Morrison was the leader of a rock band rather than a poet “proper,” therefore his name isn’t always spoken in the same sentence as some of his literary inspirations. Morrison has had an unmatched skill, a strong ear for a phrase, and lyrics that combine beauty with a political sensibility: everything a poet should possess. However, given Bob Dylan’s recent receipt of the Nobel Prize for Literature, it would be difficult to claim that he lacks these qualities.
The best lyrics by Jim Morrison:
‘Riders on the Storm’
“Into this house we’re born / Into this world we’re thrown / Like a dog without a bone / An actor out on loan / Riders on the storm”.

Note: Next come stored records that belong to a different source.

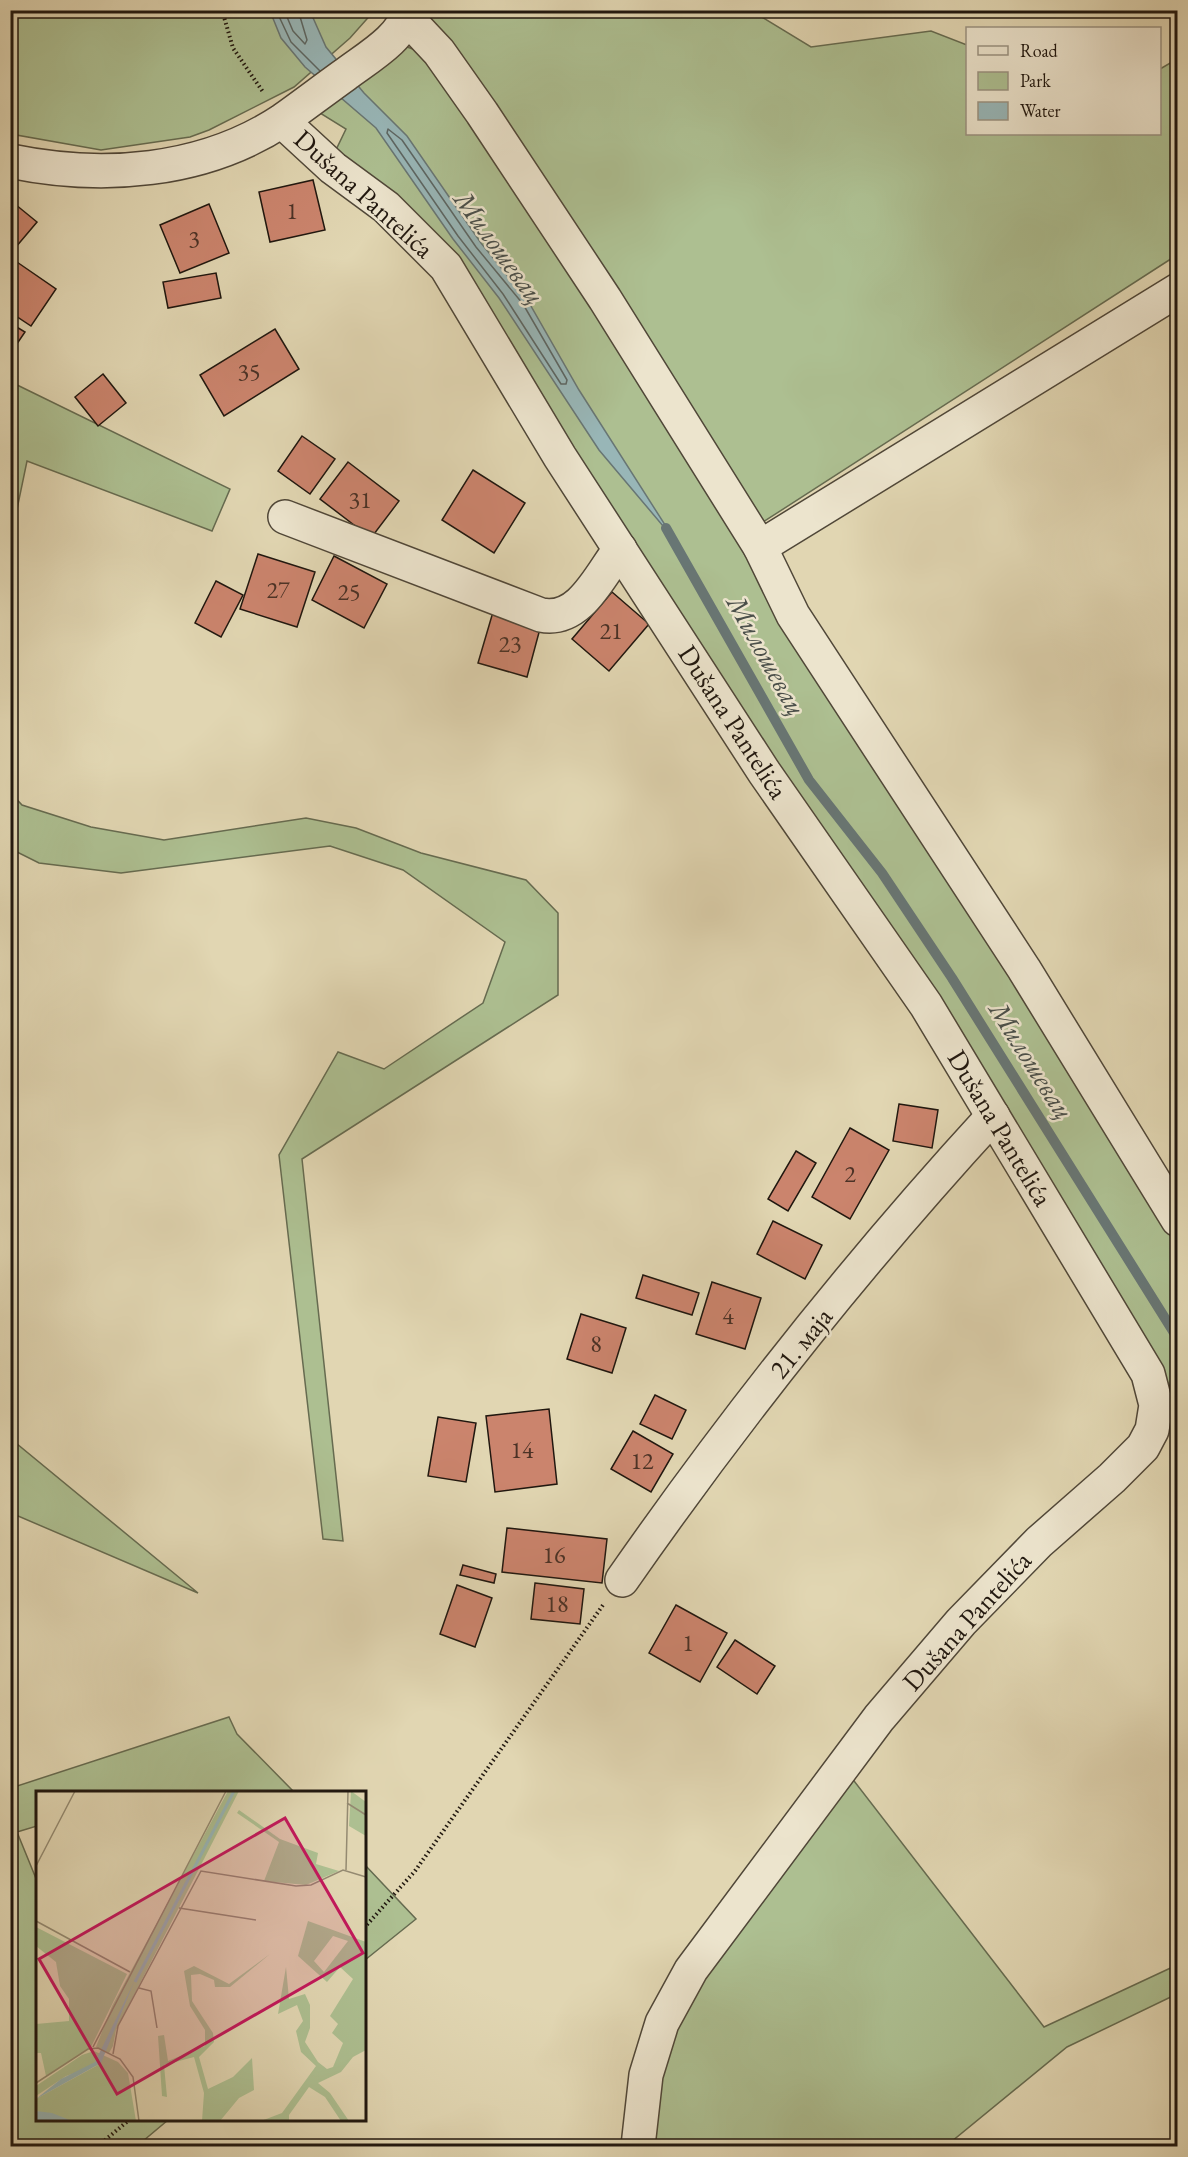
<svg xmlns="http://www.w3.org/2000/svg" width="1188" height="2157" viewBox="0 0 1188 2157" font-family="'EB Garamond',serif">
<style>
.green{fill:#adbf91;stroke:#666b50;stroke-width:1.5}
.water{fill:#98b6b7;stroke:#687674;stroke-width:1.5}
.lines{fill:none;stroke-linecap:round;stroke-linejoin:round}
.shore{stroke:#5c6663;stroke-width:1.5}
.stream{stroke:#687674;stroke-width:10}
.building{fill:#cb846d;stroke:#20170f;stroke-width:1.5}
.minor-casing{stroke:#504738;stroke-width:36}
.path{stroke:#20170f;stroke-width:4;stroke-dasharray:1.5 3;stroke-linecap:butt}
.minor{stroke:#ece4cd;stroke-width:33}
.labels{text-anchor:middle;stroke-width:5;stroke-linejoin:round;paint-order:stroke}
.number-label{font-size:24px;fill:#4b3226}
.street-label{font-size:27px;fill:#20170f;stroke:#ece4cd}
.water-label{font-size:28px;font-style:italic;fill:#4a4f4a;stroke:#ece4cd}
.inset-river{fill:none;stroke:#98b6b7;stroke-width:3}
.inset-road{fill:none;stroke:#948a71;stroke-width:1.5}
.view{fill:#c2185b;fill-opacity:0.15;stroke:#c2185b;stroke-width:3}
.inset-edge{fill:none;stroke:#20170f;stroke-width:3}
</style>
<rect width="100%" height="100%" fill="#e1d6b2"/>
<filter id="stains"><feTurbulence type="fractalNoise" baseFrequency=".00333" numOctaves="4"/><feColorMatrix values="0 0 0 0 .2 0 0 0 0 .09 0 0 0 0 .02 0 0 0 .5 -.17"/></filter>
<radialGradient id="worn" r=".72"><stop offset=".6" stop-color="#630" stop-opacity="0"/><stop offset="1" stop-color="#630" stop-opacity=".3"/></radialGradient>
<!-- green -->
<g class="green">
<polygon points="11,11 374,11 350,38 294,87 209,130 190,137 101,150 11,134"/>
<polygon points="420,11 752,11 811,47 931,31 967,45 968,134 1160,134 1160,69 1177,59 1177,255 760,524"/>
<polygon points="390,41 427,54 501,161 1177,1233 1177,1398 1127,1315 518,369 334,154 346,129 307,105"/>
<polygon points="11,382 230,489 212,531 27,461 10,543 10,435 14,421 11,419"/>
<polygon points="10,792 22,805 91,827 164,840 306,818 356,828 421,853 526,880 558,913 558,995 302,1159 343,1541 323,1539 279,1155 338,1052 384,1069 483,1003 505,942 403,870 330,846 121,873 39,863 11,849"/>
<polygon points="10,1439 11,1439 198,1593 11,1513"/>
<polygon points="229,1717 237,1734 294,1792 38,1792 37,1826 17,1832 37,1881 38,2120 168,2120 137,2146 11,2146 11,1788"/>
<polygon points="851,1777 1044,2027 1177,1965 1177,1994 1067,2047 946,2146 651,2146 651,2112 688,1983"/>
<polygon points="365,1865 416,1919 365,1960"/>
</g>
<!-- water -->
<polygon class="water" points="270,11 310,11 326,47 364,93 407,136 481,243 528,301 579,390 674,539 599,450 499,298 453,239 376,128 305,67 281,38"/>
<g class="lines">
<!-- shore -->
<g class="shore">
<polyline points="276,10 291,42 320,71"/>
<polyline points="284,10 293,31 305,44 307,40 298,10"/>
<polygon points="388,129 402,140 476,247 523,304 567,380 566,384 561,384 503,294 458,236 387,133"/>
</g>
<!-- stream -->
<polyline class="stream" points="666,528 809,780 882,873 952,978 1178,1339"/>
</g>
<!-- building -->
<g class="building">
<polygon points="313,180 325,230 270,242 259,192"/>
<polygon points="10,200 37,222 10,254"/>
<polygon points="209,204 229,253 180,273 160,225"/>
<polygon points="14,260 56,289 31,326 10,312 10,265"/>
<polygon points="216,273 221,298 168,308 163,282"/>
<polygon points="10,323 25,332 10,354"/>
<polygon points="275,329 299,369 224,416 200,375"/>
<polygon points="103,374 126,403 98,426 75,397"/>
<polygon points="302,436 335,459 310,494 278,471"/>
<polygon points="348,462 399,501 371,538 320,499"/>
<polygon points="473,470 525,503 494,553 442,520"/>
<polygon points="258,554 315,572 297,627 240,609"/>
<polygon points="334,556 387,584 364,628 312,600"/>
<polygon points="216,581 243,595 221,637 195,623"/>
<polygon points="612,592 649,624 609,671 572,639"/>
<polygon points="493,612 541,625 527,677 478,663"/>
<polygon points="899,1104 938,1110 932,1148 893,1141"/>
<polygon points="850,1128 889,1150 850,1219 812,1197"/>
<polygon points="796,1151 816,1163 788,1211 768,1199"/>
<polygon points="773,1221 822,1245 805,1279 757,1254"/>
<polygon points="643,1275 699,1293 692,1315 636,1298"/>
<polygon points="712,1282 761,1298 745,1349 696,1334"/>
<polygon points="581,1314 626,1328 612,1373 567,1359"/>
<polygon points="655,1395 686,1410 672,1439 640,1424"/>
<polygon points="549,1409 557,1484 495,1492 486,1416"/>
<polygon points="438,1417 476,1423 466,1482 428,1476"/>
<polygon points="633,1431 673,1454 651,1492 611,1469"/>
<polygon points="507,1528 607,1539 602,1583 502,1572"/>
<polygon points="463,1565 496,1574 494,1583 460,1575"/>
<polygon points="535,1583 584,1589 580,1624 531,1619"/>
<polygon points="457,1585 492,1598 475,1647 440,1634"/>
<polygon points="676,1605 727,1633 700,1682 649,1653"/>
<polygon points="735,1640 775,1666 757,1694 717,1667"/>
</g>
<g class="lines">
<defs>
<g id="minor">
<polyline points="408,19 439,52 482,113 605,299 760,547 793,615 1024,969 1178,1220"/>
<polyline points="282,121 333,168 386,207 446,267 560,457 764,772 926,1005 1148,1374 1156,1405 1152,1430 1143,1447 1112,1478 1039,1542 961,1622 879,1718 691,1970 662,2023 646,2075 638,2146"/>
<path d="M10,161C102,180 203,173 283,120C304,105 325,89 346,74C367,58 403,38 409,10"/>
<path d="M285,517L541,615C580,623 600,575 620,549"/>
<polyline points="760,547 1178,290"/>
<path d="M622,1580C735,1418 859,1262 993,1116"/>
</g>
</defs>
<!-- minor casing -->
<use href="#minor" class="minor-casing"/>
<!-- path -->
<g class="path">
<polyline points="222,10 233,48 263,92"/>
<polyline points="364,1928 415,1871 603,1605"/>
<polyline points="98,2146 129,2120"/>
</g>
<!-- minor -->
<use href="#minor" class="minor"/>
</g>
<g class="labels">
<!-- number labels -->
<g class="number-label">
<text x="292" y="219">1</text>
<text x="194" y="247">3</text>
<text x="249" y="380">35</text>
<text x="360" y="508">31</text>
<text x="278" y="598">27</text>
<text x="349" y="600">25</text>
<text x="611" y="639">21</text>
<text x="510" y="652">23</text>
<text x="850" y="1182">2</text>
<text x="728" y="1324">4</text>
<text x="596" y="1352">8</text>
<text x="522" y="1458">14</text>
<text x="642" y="1469">12</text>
<text x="554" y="1563">16</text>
<text x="557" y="1612">18</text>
<text x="688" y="1651">1</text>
</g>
<!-- street labels -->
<g class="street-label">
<text transform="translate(364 194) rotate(42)" y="9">Dušana Pantelića</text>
<text transform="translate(733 722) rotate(57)" y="9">Dušana Pantelića</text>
<text transform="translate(1000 1128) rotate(59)" y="9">Dušana Pantelića</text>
<text transform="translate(801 1343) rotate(-51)" y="9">21. маја</text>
<text transform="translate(967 1621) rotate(-48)" y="9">Dušana Pantelića</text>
</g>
<!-- water labels -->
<g class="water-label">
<text transform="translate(500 247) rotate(54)" y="10">Милошевац</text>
<text transform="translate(767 655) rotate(61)" y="10">Милошевац</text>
<text transform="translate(1032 1060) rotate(58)" y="10">Милошевац</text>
</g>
</g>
<!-- overview -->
<g transform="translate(36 1791)">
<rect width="330" height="330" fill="#e1d6b2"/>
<path d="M192,0H203L80,239L77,255L73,262L60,256L76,215ZM315,0L330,11V45L313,35ZM203,19L244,48L282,62L280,73L303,80L270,94L228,90L243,51L201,22ZM272,130L330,151V259L317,266L305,281L282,292L294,302L313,330H305L289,306L273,296L253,324V330H225L246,322L280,275L265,261L260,240L267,230L261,214L242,223L250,176L253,208L269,203L274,214V237L269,251L282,271L291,278L297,276L307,252L296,242L302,233L294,225L317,188L304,176L291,191L262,165ZM297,145L312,150L288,181L278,170ZM0,136L91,183L55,256L10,285L5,262H0V233L33,230V208L24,195L20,171L0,155ZM234,163L194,196H179L178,189L164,183L155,184L156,210L177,242L178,251L163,266L172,298L197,286L216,267L218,299L203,307L184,330H166L168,302L158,266L128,274L131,306L126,305L122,245L128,244L132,270L169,255V239L154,215L148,180L158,175L193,193ZM58,260L82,271L92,282L100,330H36L0,320V308L62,274L30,285L0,305V295L46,264Z" fill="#adbf91" fill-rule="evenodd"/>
<path d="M98,191L65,272L0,308L25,288L59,271ZM0,320L16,322L36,330H0Z" fill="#98b6b7"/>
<path class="inset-river" d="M99,191L198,0"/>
<path class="inset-road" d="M311,12L330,24M0,75L39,0M310,79L312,0M143,117L220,129M0,130L94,181M103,197L115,200L121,237M57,256L190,0M77,263L82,235L165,80L260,95L275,94L307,79L330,86M0,292L52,258L62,257L84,268L97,286L103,330"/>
<path class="view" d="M249,27L327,162L81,303L3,168Z"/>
<rect width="330" height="330" class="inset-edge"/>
</g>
<!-- margin -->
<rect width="1188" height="2157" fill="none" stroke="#e1d6b2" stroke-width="36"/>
<rect x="12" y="12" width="1164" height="2133" fill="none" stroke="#20170f" stroke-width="3"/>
<rect x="18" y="18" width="1152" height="2121" fill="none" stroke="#20170f" stroke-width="1.5"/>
<!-- legend -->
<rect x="966" y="27" width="195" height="108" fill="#ece4cd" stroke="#9a9281" stroke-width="1.5"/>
<rect x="978" y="46" width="30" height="9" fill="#ece4cd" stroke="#9a9281" stroke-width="1.5"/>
<text x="1020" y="57" font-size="18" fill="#20170f">Road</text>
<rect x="978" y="72" width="30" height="18" fill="#adbf91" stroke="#9a9281" stroke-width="1.5"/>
<text x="1020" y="87" font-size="18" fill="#20170f">Park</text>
<rect x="978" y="102" width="30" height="18" fill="#98b6b7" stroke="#9a9281" stroke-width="1.5"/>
<text x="1020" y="117" font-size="18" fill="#20170f">Water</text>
<rect width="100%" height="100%" filter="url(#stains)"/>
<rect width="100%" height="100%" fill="url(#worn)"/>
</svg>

Morrison seems to be bemoaning the nature of fate and the futility of trying to control our lives in any way, shape, or form in these specific lyrics. After all, we were thrust into the world against our will to live a solipsistic existence. Even if we succeed in achieving our career goals (in this case, as an actor), in the grand scheme of things, we are mere “out on loan.”
“Like some new language, reaching your head with the cold, sudden fury of a divine messenger / Let me tell you about heartache and the loss of god / Wandering in the hopeless night / Out here in the perimeter there are no stars / Out here we is stoned immaculate”.

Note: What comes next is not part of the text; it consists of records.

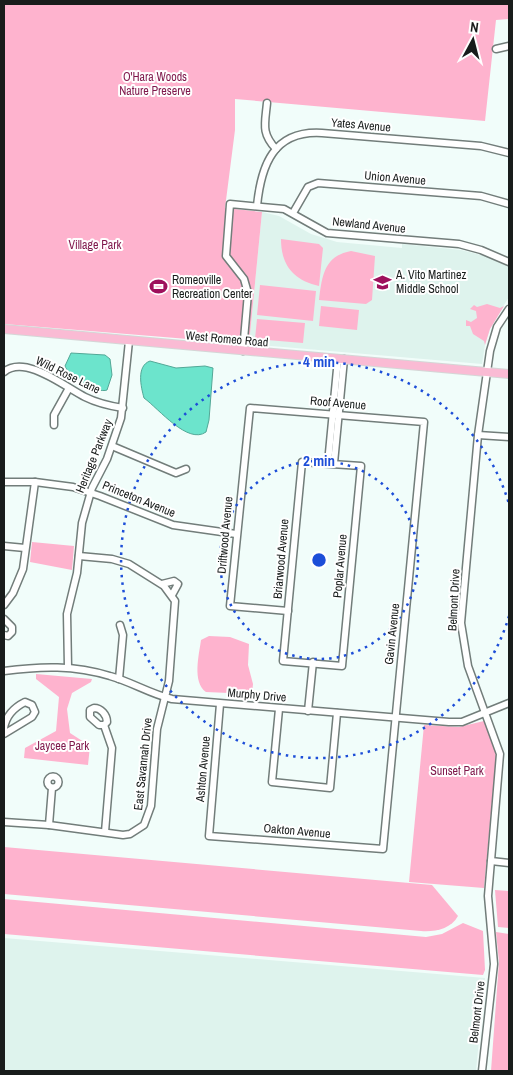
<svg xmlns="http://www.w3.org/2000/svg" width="513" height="1075" font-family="'Archivo Narrow',sans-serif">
<rect width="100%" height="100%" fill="#f1fdfa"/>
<g fill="#def3ed">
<path d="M262 212 279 216 311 234 337 242 402 248V244L461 250 485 256 509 267V297L487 332 482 364 249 344Z"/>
<path d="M4 938 485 978 476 1071H4Z"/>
</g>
<g fill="#feb3ce">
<path d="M4 4H509V19L496 20 485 121 235 99V130L225 208 262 212 249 344 4 324Z"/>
<path d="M281 239 319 244 323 248 319 286C293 280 281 265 281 239Z"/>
<path d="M351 251 375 256 372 300 366 304 319 300C322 276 324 256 351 251Z"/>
<path d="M260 285 316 291 313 321 257 315Z"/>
<path d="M487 304 500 308 504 306 490 329 485 345 484 341 473 334 470 326H466V320L471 322 477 318 476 311 470 309 474 305 477 307Z"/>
<path d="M321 306 359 310 357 330 319 326Z"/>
<path d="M257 319 305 323 303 343 255 339Z"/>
<path d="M32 542 74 546 72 570 30 562Z"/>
<path d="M209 636 230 637 249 644 248 665 253 684 252 694 206 692C192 682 199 655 201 640Z"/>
<path d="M36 674 92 679 91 682 72 693 67 709 70 733 90 746 88 765 24 758 25 748 56 731 59 697 36 679Z"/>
<path d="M484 721 495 747 496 758 484 888 409 882 424 725 459 727Z"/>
<path d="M4 847 432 885 458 916C451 929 435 932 421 931L4 894Z"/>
<path d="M495 890 509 891V928L498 927Z"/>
<path d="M4 899 426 937 442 934 463 923 483 931 485 970 483 975 4 934Z"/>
<path d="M496 932 509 934V1071H491L499 962Z"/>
</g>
<g fill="#6ce4cc" stroke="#53a897">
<path d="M71 353 105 355 110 359 112 375 107 390C98 394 68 376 65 366Z"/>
<path d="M150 361 176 368 205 366 213 368 209 420 206 432C188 445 159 409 144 398 141 387 136 366 150 361Z"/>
</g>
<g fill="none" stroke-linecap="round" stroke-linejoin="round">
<defs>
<g id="minor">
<path d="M496 49 509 46"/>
<path d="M267 103C265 124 261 133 276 149"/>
<path d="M257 206C261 166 273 130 322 133L481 146 509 153"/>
<path d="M293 213 308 187 318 183 481 196 509 204"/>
<path d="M243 351 248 293 244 279 226 256 230 204 284 209 327 233 459 244 481 250 509 262"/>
<path d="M4 372C25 354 65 387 85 397 97 403 110 406 123 408"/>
<path d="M54 425V415L69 388"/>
<path d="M478 435 509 437"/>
<path d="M112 446 176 473 186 469"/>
<path d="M302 462 361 466 342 666 283 661Z"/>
<path d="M328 463 338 359"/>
<path d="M334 463 344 359"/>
<path d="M4 482H35L73 487 100 496 173 525 236 534"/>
<path d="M4 546 25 548"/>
<path d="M162 584 174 581 178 584 172 595"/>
<path d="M4 605 13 593 23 569 35 482"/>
<path d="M4 619 12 627V632L8 636 4 635"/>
<path d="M68 667 67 614 77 573 82 523 92 488 107 459 121 418 129 341"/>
<path d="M4 671C41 666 74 665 110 676 132 682 150 694 172 699L449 722H462L509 703"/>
<path d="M119 679 123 635 120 625"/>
<path d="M220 704 209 836 383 849 424 422 250 408 230 606 288 611"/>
<path d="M94 708C101 708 107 715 107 722L104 725H99L90 717V710Z"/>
<path d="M279 709 272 782 330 788 337 713"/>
<path d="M308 711 313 662"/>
<path d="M104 725 112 748 105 832"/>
<path d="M4 728C6 716 13 708 25 702L32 705 35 712 32 717 4 734"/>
<circle cx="53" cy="782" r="5.5"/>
<path d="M4 822 49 825 123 835 130 834 144 825 151 806 157 729 169 681 175 601 164 586 129 564 112 559 79 556"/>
<path d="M49 825 52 788"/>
<path d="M491 861 509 863"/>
<path d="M482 1071 494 964 488 896 500 754 468 666 461 623 478 435 490 351 497 327 509 309"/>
</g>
<path id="major" d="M4 329 509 374"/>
</defs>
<use href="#minor" stroke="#727d7a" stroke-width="9"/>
<use href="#major" stroke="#d5d6d6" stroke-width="10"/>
<use href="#minor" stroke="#fff" stroke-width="6"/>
<use href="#major" stroke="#fabbd4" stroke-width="8"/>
</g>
<g fill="none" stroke="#1d4ed8" stroke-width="2.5" stroke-dasharray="2.5 5">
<circle cx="319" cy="560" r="99"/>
<path d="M509 616A198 198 0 1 1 509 504"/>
</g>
<defs>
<symbol id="school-bare" viewBox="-9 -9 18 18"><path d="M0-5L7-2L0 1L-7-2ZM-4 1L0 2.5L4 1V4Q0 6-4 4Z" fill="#9e105c" stroke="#fff" stroke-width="2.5" paint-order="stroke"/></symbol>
<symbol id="stadium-bare" viewBox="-9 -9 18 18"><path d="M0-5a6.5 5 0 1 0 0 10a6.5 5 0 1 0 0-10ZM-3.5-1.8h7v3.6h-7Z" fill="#9e105c" stroke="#fff" stroke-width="2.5" paint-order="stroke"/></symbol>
</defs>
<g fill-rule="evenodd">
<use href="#school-bare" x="370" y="270" width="25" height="25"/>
<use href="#stadium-bare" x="146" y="274" width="25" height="25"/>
</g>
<g text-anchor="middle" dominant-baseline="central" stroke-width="4" stroke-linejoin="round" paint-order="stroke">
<g font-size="12" fill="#7f174b" stroke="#fff">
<text x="155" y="77">O'Hara Woods<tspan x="155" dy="14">Nature Preserve</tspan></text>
<text x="95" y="245">Village Park</text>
<text x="62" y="746">Jaycee Park</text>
<text x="457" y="771">Sunset Park</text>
</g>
<g font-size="12" fill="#181c1b" stroke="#fff">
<text transform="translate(361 125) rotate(5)">Yates Avenue</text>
<text transform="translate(395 178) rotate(5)">Union Avenue</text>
<text transform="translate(369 225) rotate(6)">Newland Avenue</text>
<text transform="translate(227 339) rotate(5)">West Romeo Road</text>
<text transform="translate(68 375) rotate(26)">Wild Rose Lane</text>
<text transform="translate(338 403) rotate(5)">Roof Avenue</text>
<text transform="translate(94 456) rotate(-68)">Heritage Parkway</text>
<text transform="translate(139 499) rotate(22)">Princeton Avenue</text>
<text transform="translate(225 535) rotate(-85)">Driftwood Avenue</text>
<text transform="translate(281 559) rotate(-85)">Briarwood Avenue</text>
<text transform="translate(340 566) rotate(-85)">Poplar Avenue</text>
<text transform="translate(454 600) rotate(-87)">Belmont Drive</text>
<text transform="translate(392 634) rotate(-84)">Gavin Avenue</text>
<text transform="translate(257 695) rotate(5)">Murphy Drive</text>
<text transform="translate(143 764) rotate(-84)">East Savannah Drive</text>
<text transform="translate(203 769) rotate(-85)">Ashton Avenue</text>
<text transform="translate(297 831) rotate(5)">Oakton Avenue</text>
<text transform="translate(477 1012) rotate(-83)">Belmont Drive</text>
</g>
<g font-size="12" fill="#181c1b" stroke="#fff" text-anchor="start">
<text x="396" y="275">A. Vito Martinez<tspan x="396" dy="14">Middle School</tspan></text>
<text x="172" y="280">Romeoville<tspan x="172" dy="14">Recreation Center</tspan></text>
</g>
</g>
<circle cx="319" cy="560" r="8" fill="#1d4ed8" stroke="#fff" stroke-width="2.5"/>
<g font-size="15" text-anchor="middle" font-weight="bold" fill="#1d4ed8" stroke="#fff" stroke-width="4" stroke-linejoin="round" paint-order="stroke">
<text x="319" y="367">4 min</text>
<text x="319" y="466">2 min</text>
</g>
<rect width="513" height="1075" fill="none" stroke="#181c1b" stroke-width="10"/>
<g transform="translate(473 40) rotate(7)" stroke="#ffffff" stroke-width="4" paint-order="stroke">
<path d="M0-4L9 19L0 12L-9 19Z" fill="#181c1b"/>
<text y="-8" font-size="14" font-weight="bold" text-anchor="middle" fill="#181c1b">N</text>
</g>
</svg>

On “Stoned Immaculate,” Morrison is in excellent condition and may be channeling William Blake, one of his lyrical heroes. Morrison has a lifelong fascination with the realms beyond of our normal physical comprehension. In truth, there are many of his hobbies in these words, including nature, religion, language, and, of course, doing drugs.
“Well, I got into town about an hour ago / Took a look around, see which way the wind blow / Where the little girls in their Hollywood bungalows / Are you a lucky little lady in the City of Light? / Or just another lost angel? City of Night”.
The first line of the song implies that Morrison has arrived in town intending to cause trouble. Thankfully, he is probably in the proper spot. These lyrics demonstrate that Morrison was able to use his writing skills to write about both the mundane and the magical, even if they may be the least poetically beautiful of those on this list.
‘When The Music’s Over’
“What have they done with the earth? / What have they done with our fair sister? / Ravaged and plundered and ripped her and bit her / Stuck her with knives in the side of the dawn / Tied her with fences and dragged her down / We want the world and we want it now”.
The band’s use of a simmering buildup to the crescendo is one of the song’s most engaging moments. Morrison bemoans the harm civilization has done to the environment at this period. He yearns for change and ultimately issues the rallying cry, “We want the world and we want it now.”
“Lost in a Roman wilderness of pain / And all the children are insane / All the children are insane / Waiting for the summer rain”.
Morrison wasn’t exactly sure what the phrases meant, though (like many other great poets). He previously remarked, “Every time I hear that song, it means something else to me. I really don’t know what I was trying to say. I could see how it could be goodbye to a kind of childhood. I really don’t know. I think it’s sufficiently complex and universal in its imagery that it could be almost anything you want it to be.”
“A vast radiant beach and a cool jewelled moon / Couples naked race down its quiet side / And we laugh like soft mad children / Smug in the woolly cotton brains of infancy / The music and voices are all around us”.
Morrison turns up some of his best verses here. In the only manner, he can honestly, he creates the vision of a fantasy setting or an other reality. The absurdity of society and the splendor of nature are still present. One of the Doors’ greatest (and maybe least well-known) songs is “Ghost Song.”